Le mucus nasal qui sera  absorbé ou bien rejeté sous forme de crottes de nez semblent bien avoir une fonction  importante  qui contribue à l’immunité  naturelle et à protéger les poumons. Les glandes fabriquant le mucus nasal  contiendraient comme toutes les glandes sous muqueuses des voies aériennes supérieures des protéines anti-oxydantes, anti –inflammatoires anti microbiennes etc (1).

Parmi les principaux composants du mucus, figurent les glycoprotéines, ou mucines, de très haut poids moléculaire  très riches en sucres, très complexes. En microscopie électronique, les mucines purifiées se présentent comme de longues chaînes flexibles, de longueur très variable.

Une telle hétérogénéité des structures  pourrait, selon Roussel, constituer une mosaïque de sites récepteurs permettant de piéger les micro-organismes ensuite éliminés par le jeu de l’activité mucociliaire.

Ces protéines du mucus bronchique  interviennent  ainsi dans la défense de la muqueuse bronchique, en association avec l’épuration mécanique des voies aériennes assurée par les cils.

Parmi les protéines antibactériennes,  les immunoglobulines (Ig A) sont largement présentes et importantes ainsi que d’autres  le lysozyme, la peroxydase, la transferrine et l’inhibiteur bronchique, principal inhibiteur de protéase synthétisé par la muqueuse bronchique.

D’autres molécules à activité enzymatique, des peptides et des phospholipides présents, peuvent intervenir directement dans la fonction antibactérienne et antioxydante du mucus.

Le glutathion (GSH) est un composant antioxydant majeur  bien connu et est présent dans le mucus.

Ce mucus respiratoire est mobilisé en permanence par le mouvement ciliaire des cellules ciliées, à une vitesse qui croît depuis les bronchioles jusqu’à la trachée.

En conclusion, comme la muqueuse respiratoire est en permanence  soumise à de multiples agents agresseurs (gaz et particules toxiques, bactéries, virus, allergènes...) inhalés au cours de la respiration, le mucus nasal  est essentiel à la première barrière tant mécanique que biologique contre tous ces agents extérieurs contaminants.

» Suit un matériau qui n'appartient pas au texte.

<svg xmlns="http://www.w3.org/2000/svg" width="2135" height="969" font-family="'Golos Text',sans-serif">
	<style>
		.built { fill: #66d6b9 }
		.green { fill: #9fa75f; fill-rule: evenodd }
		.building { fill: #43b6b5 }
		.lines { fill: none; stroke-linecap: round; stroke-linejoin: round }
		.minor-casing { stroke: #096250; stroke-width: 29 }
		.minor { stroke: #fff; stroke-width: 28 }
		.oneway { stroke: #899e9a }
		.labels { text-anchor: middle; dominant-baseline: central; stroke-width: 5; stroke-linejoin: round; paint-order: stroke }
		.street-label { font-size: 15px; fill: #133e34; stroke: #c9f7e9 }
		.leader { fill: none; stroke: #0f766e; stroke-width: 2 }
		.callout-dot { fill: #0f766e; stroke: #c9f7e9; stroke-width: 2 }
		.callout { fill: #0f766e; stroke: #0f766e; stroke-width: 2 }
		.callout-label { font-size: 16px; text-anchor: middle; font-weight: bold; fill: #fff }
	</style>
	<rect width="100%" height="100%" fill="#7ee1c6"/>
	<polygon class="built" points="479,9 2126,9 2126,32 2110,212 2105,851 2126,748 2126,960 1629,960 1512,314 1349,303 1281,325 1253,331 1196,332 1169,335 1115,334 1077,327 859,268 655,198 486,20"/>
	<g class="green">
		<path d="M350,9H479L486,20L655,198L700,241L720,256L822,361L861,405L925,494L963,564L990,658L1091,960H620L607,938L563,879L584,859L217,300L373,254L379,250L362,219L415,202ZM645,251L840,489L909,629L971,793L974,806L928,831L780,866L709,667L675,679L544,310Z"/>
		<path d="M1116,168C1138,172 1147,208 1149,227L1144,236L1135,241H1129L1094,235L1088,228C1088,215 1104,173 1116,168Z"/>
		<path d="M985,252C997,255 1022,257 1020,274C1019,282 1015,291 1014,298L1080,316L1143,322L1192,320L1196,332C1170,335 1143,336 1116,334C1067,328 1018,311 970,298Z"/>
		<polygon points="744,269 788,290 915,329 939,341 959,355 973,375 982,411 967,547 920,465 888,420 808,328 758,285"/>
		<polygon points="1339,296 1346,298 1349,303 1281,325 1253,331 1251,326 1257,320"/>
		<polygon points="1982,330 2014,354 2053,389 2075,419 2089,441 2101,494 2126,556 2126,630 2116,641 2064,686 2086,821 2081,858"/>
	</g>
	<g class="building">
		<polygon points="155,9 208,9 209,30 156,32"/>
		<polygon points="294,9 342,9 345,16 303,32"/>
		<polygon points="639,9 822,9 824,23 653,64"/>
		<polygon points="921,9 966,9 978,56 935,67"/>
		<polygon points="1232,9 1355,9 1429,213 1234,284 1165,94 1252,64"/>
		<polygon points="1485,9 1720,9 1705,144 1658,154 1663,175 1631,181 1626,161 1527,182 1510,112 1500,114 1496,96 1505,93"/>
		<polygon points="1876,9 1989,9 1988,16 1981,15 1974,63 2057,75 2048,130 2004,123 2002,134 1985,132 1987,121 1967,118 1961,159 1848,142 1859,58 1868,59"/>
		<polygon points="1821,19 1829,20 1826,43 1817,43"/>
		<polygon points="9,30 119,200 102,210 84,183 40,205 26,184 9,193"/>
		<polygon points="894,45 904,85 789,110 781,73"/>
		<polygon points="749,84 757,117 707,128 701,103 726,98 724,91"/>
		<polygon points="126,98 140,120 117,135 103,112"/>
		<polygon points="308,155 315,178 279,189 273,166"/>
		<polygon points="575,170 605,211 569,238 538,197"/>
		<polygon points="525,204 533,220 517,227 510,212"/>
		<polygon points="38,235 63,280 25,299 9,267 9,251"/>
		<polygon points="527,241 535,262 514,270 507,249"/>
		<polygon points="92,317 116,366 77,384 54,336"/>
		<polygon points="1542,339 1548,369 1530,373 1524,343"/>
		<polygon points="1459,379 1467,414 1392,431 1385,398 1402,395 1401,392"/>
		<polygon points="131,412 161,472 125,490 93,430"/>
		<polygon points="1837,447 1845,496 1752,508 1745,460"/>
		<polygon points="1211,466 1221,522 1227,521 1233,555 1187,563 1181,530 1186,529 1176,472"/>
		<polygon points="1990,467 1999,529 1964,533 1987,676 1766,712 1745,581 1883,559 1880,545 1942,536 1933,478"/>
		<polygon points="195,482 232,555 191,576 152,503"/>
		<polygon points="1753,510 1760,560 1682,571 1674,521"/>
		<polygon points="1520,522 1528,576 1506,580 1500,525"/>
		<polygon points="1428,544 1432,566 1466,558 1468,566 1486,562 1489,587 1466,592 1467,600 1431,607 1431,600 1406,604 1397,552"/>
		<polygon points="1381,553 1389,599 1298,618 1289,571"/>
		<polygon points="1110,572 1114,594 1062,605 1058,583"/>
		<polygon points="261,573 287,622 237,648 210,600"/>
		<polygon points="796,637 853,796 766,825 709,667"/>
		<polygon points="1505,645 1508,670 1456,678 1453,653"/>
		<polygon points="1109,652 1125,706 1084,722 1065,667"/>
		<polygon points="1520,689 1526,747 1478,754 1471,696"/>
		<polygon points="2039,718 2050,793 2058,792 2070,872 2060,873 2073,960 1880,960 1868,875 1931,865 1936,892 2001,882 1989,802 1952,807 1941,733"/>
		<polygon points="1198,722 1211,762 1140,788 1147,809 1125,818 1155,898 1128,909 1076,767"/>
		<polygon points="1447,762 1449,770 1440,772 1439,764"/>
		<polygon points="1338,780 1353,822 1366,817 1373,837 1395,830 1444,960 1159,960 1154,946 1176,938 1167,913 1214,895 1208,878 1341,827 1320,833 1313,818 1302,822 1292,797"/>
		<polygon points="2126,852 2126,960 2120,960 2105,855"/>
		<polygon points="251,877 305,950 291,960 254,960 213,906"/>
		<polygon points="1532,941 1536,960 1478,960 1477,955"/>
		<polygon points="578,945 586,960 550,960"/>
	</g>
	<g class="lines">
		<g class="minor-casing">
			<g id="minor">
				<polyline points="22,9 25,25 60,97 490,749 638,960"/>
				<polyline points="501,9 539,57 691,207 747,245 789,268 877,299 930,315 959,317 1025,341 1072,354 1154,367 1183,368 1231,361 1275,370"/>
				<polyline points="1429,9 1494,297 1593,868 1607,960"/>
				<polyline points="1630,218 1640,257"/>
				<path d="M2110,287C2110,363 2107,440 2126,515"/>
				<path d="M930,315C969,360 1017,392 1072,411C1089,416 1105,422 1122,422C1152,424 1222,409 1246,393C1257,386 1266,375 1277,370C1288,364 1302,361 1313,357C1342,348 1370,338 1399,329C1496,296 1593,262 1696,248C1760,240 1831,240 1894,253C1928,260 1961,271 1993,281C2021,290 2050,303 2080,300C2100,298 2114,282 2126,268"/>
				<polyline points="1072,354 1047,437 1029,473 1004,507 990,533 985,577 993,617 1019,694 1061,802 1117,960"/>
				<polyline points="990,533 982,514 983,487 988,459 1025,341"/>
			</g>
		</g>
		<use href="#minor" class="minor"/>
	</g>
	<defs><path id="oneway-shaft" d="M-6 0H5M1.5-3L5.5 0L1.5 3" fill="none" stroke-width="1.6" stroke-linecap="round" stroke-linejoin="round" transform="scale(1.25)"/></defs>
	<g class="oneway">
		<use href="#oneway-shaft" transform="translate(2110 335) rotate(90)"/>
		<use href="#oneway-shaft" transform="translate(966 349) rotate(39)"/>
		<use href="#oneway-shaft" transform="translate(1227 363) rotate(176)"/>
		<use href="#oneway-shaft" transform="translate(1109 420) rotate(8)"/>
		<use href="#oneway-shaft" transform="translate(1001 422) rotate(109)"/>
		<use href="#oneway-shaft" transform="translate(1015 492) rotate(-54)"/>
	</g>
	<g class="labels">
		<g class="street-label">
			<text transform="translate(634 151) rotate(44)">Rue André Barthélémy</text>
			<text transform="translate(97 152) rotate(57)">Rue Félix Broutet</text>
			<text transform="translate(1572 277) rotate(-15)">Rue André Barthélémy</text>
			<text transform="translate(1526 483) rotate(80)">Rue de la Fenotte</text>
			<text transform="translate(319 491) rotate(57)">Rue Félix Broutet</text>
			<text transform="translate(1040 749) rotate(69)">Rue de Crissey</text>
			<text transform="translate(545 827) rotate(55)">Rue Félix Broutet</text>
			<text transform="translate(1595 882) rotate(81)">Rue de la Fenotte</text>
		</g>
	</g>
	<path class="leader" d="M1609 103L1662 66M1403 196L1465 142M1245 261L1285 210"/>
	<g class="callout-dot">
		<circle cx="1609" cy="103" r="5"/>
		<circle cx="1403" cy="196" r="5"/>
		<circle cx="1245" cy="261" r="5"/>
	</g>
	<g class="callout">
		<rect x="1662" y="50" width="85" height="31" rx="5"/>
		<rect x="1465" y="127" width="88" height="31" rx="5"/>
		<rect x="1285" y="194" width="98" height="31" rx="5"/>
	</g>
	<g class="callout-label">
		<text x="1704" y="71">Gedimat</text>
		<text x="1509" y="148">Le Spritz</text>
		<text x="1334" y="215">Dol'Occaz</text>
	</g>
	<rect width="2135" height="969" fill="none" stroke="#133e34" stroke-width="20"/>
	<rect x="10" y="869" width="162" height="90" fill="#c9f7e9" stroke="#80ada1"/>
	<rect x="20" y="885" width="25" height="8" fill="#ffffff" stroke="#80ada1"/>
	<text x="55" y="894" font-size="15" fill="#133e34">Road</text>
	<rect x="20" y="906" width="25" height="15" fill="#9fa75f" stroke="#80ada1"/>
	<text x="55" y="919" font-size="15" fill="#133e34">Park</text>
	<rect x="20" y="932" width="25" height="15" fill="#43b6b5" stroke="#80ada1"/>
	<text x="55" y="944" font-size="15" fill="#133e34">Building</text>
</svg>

Il n’est donc pas physiologiquement nécessaire d’empêcher les enfants de manger leurs crottes de nez, sucrées de surcroit, ce qui nécessite néanmoins de leur demander de rester corrects et d’éviter ce jeu en public pour des raisons évidentes de politesse mais pas pour des raisons médicales.   Comme pour  l’excès de mesures d'hygiène remise en cause par  l'augmentation de la prévalence des allergies et de l'asthme, un juste milieu est sûrement à trouver et surtout à adapter aux conditions de vie des enfants. L'excès d'hygiène, la prise trop fréquente d'antibiotiques et les vaccinations favoriseraient la survenue de maladies allergiques, auto-immunes et inflammatoires en diminuant les contacts avec les microbes pendant l'enfance. On peut supputer que les discussions  dures ne font que commencer  et que c’est un autre sujet de débats…

(1) PLoS One. 2015 Feb 23;10(2):e0116756. doi: 10.1371/journal.pone.0116756. eCollection 2015.

Proteomic analysis of pure human airway gland mucus reveals a large component of protective proteins.

Joo NS1, Evans IA2, Cho HJ1, Park IH1, Engelhardt JF2, Wine JJ1.